Give the number of lines in the material below that contain the word "industry", and nothing else.

AVAILABLE RECORDS:
⁂

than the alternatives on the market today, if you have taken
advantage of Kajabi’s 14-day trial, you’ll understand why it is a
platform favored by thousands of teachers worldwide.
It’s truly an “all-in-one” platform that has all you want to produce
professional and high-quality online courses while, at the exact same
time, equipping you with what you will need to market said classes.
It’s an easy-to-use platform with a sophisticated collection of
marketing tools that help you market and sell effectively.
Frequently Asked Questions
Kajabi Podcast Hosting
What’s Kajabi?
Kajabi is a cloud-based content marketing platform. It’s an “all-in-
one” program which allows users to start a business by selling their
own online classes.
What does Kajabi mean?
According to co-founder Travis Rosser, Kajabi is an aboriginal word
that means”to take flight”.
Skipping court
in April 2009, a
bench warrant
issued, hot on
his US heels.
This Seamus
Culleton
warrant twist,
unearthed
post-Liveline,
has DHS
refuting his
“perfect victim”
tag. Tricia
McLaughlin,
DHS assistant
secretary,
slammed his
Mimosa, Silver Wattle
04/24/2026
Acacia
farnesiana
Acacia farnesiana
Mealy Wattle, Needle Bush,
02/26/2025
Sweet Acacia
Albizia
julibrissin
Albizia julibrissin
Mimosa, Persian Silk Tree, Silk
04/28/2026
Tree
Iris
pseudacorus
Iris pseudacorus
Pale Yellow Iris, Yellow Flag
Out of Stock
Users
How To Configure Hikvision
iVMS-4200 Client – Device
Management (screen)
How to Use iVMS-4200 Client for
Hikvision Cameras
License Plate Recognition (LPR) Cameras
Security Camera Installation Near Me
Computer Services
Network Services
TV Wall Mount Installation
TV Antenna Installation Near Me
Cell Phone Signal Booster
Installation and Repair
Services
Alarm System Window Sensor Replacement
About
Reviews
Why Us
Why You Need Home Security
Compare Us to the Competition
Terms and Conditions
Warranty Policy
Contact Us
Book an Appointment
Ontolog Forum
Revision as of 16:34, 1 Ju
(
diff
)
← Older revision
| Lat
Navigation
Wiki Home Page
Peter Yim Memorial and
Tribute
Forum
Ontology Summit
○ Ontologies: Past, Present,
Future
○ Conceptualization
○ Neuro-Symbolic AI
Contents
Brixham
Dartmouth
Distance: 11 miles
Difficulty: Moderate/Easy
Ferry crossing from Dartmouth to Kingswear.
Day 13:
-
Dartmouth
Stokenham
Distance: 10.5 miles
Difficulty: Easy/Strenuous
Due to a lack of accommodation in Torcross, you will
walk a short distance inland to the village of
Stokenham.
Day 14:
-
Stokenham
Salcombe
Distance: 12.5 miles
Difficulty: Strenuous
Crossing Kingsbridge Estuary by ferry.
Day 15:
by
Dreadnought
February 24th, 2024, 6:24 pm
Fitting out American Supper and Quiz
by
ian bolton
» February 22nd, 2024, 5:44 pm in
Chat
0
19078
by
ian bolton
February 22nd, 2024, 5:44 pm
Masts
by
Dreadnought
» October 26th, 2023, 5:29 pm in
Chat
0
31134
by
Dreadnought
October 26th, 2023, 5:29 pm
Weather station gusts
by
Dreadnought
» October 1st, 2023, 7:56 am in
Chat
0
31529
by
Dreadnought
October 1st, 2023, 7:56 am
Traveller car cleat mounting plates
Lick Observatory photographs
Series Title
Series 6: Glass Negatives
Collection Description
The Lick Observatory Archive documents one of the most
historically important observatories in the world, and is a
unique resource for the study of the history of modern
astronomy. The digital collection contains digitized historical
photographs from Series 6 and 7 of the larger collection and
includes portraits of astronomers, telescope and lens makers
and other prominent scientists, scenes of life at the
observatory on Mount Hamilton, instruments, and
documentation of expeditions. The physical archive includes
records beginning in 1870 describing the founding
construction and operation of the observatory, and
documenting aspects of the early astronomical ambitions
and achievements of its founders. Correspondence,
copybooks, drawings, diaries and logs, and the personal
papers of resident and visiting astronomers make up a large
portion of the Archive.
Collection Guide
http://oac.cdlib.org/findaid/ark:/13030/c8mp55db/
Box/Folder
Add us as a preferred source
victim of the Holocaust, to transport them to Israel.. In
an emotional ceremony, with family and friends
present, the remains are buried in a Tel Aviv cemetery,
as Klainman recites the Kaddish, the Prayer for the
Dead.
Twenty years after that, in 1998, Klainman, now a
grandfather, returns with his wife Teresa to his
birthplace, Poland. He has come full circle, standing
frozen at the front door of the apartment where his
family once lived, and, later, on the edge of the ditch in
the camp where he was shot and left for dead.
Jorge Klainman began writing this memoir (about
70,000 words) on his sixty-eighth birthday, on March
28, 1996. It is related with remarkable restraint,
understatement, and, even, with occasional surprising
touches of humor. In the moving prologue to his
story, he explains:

⁂

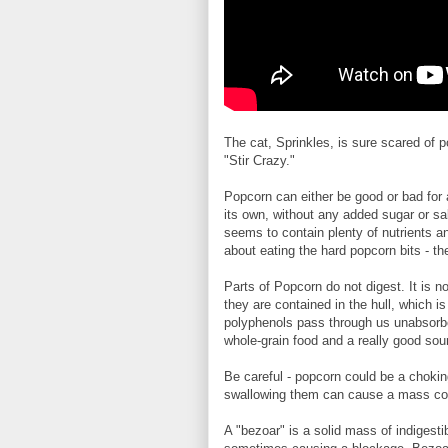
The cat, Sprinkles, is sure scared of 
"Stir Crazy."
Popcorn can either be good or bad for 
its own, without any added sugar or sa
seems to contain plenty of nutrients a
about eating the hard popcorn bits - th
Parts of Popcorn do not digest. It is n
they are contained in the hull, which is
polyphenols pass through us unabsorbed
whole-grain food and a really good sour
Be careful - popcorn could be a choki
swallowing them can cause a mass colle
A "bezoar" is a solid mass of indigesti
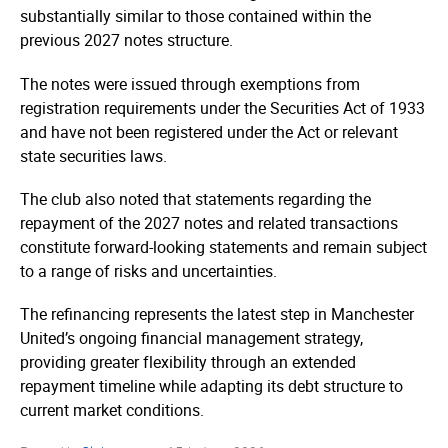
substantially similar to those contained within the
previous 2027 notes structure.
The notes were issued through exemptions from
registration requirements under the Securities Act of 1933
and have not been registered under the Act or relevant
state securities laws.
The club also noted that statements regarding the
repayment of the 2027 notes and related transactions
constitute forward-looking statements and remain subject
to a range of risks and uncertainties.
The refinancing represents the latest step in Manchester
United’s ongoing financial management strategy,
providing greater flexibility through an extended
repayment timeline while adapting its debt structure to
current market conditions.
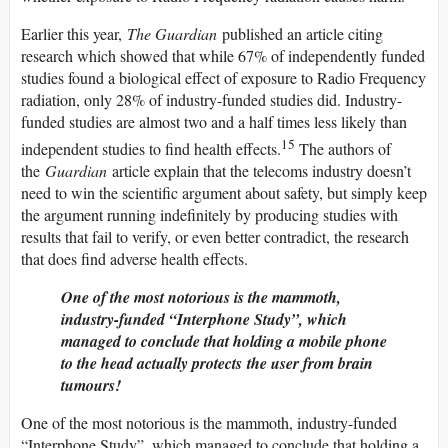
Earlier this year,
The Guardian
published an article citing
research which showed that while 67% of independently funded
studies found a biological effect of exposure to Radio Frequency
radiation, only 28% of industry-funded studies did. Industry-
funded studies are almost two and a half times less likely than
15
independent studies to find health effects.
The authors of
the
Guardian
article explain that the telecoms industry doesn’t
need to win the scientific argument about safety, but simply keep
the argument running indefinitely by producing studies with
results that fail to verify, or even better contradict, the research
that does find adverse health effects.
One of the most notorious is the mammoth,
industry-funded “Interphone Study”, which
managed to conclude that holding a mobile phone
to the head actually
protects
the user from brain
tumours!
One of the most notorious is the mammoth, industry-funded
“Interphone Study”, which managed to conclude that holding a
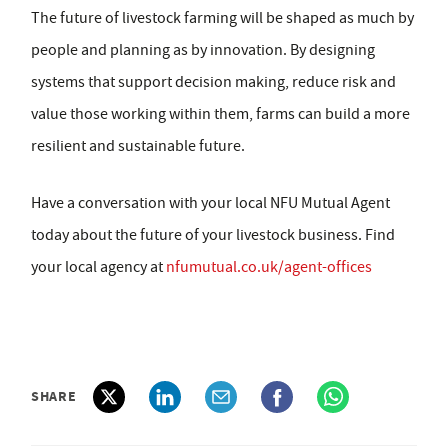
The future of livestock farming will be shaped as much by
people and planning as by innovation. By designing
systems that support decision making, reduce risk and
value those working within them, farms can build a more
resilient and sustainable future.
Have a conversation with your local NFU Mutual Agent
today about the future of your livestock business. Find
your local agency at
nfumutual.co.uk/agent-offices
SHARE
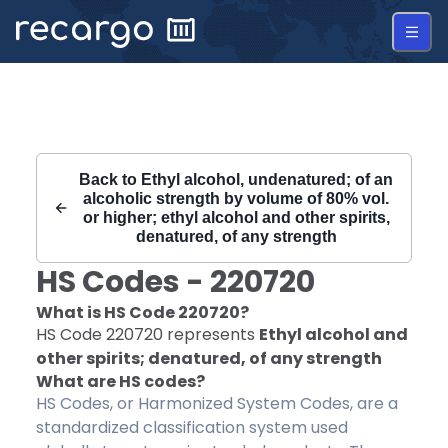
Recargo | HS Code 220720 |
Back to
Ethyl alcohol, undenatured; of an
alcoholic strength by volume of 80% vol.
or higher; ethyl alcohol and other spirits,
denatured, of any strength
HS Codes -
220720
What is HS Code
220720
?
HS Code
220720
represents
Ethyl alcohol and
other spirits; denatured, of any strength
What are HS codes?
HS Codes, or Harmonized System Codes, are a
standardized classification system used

⁂

WRITTEN RESPONSE: 4